Braun, an associate professor, and Kimball, a professor, both in the department of biology, have three papers out in February publicizing results related their research of galliformes– the order of birds that includes chickens, pheasants, turkeys, grouse and ptarmigan.
“The big interest all three of us have is understanding the tree of life” Braun said.
Constructing the avian tree of life– a diagram tracking the evolution and relationships between all known bird species– requires analyzing how species developed within the order.
For example– one species will split into two distinct species, and then one of those species might split again. They try to determine what causes these speciations– whether geographic movement, evolution or something else.
“Birds show a huge amount of variation and a wide amount of traits,” Braun said. “Understanding how these traits have changed over evolutionary time requires that we understand who’s related to who.”
However, it’s no easy task to reconstruct evolutionary trajectories over long spans of time. So they turn to genetic analysis.
A paper authored by Nicholas Persons, an undergraduate student, analyzed five hypotheses proposed over the last 15 years for how species of grouse are all related. That paper was published in Molecular Phylogenetics and Evolution, and can be accessed here.
All the research groups that proposed these theories tested them using data derived from molecular sequencing, and came to different conclusions– resulting in an unclear picture of historical relationships.
In response, an undergraduate student from Braun and Kimball’s lab took advantage of improved technologies for genetic sequencing, often called “next-generation sequencing;” combined the results produced by those technologies with data collected using older technologies; and used those data to produce a much better understanding of how different species of grouse are related, Kimball said. This improved understanding of relationships among grouse species allowed the research team to trace their movements over evolutionary time.
Their biogeographic analysis suggests that “the ancestors of grouse and ptarmigan were distributed in the New World and subsequently underwent at least four dispersal events between the Old and New Worlds,” according to the abstract.
Another paper from the lab addressed issues demonstrated in the Molecular Phylogenetics and Evolution paper– how developments in technologies force researchers to re-assess how they compute data. New methods allow for expanded analysis, but they present problems of their own.
During the study, published in Systematic Biology, they looked at the results different analytical approaches yielded, and found certain popular methods were vulnerable to error.
“Although we can now produce huge amounts of data, all of these problems- different species accumulate mutations at different rates- sometimes speciation events are very fast- one splits into two, then the descendants split- this is difficult to reconstruct,” Braun said.
Another problem derives from how new species originate by the splitting of ancestral species. When a new species develops during evolution, it’s not because one male-female pair broke off. It’s typically a small group that evolves together.
“Any time you have a few individuals, you have genetic variation,” Braun said. “Individual genes can have evolutionary histories that don’t match the history for the species as a whole.”
Some of the methods tested for analyzing data produced by ultraconserved element sequence capture included MP-EST, ASTRAL, Triplec and SMRT-ML. These methods can deal with the analytical challenges.

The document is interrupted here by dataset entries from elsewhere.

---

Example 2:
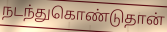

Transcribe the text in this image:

நடந்துகொண்டுதான்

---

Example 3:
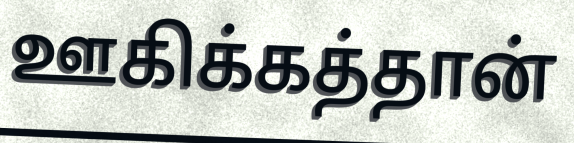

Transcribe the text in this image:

ஊகிக்கத்தான்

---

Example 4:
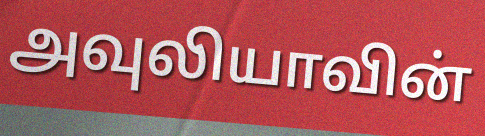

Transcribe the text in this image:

அவுலியாவின்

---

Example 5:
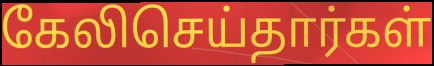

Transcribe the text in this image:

கேலிசெய்தார்கள்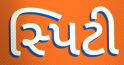
સ્પિટીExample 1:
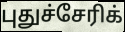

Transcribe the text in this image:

புதுச்சேரிக்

Because of the quantity of data being processed, if researchers are not careful about how they analyze it,
the program may produce a wrong answer with a high degree of certainty, Kimball said.

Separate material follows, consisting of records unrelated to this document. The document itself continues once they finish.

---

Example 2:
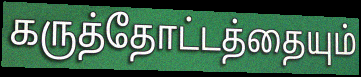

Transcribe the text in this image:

கருத்தோட்டத்தையும்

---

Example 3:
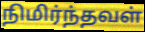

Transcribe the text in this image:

நிமிர்ந்தவள்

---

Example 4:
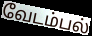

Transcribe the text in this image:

வேடம்பல்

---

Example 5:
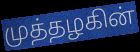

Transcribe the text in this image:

முத்தழகின்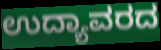
ಉದ್ಯಾವರದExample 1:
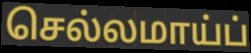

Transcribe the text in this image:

செல்லமாய்ப்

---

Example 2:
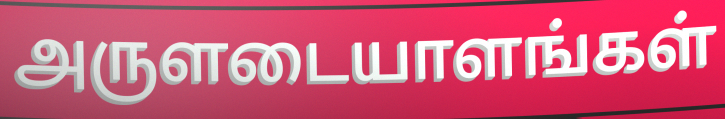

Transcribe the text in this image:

அருளடையாளங்கள்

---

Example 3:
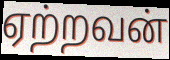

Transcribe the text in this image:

ஏற்றவன்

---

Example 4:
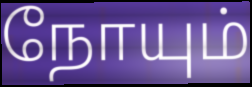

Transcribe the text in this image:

நோயும்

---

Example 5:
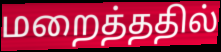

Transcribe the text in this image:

மறைத்ததில்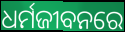
ଧର୍ମଜୀବନରେ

The third paper, published in Molecular Biology and Evolution, took findings from previous research, and expanded the scope.
During prior studies, the research team analyzed the genetics of a dozen or so species. In this stage, they bumped it up to 90.
“Instead of just using a subset of the data, we really threw everything we had at it,” said Peter Hosner, a post-doc in the lab.
It was important to stretch the capabilities of the system. The sequence capture method they used can sometimes miss genes, though the specific genes that are missed appears somewhat random.
Hosner wanted to understand why some genes were missed, and determine whether the missing data mattered for downstream analyses.
Regarding why some genes were missed– Hosner found quality of the sample was a consistent issue. While fresh skin samples are available for many of the species they study, they are not available for all of them. To expand their collection of genetic data, they must occasionally rely on samples preserved in museums.
However, even decades-old museum specimens can yield fairly large amounts of data. This is important for efforts to complete the tree of life.
“If we really want to get the tree of birds, even leaving out the extinct species, it’s not realistic to be able to get genetic data unless you can go back to these museum skins,” Braun said. “Understanding what going to these museum skins does to your analyses is important.”
“We looked at this with varying amounts of missing data in order to determine if choosing missing data had any effects on these analysis regimes,” Braun said. “We found that some of these methods were very robust.”
However, others yielded less reliable results.
Hosner wanted to know whether their analysis programs could accept data with these kinds of complications, and provide results that had a high degree of accuracy.
He found that some did not. However, others performed fairly well. This information is likely to provide guidance for other researchers using similar methods to collect data.
These projects were funded by National Science Foundation grant DEB-1118823.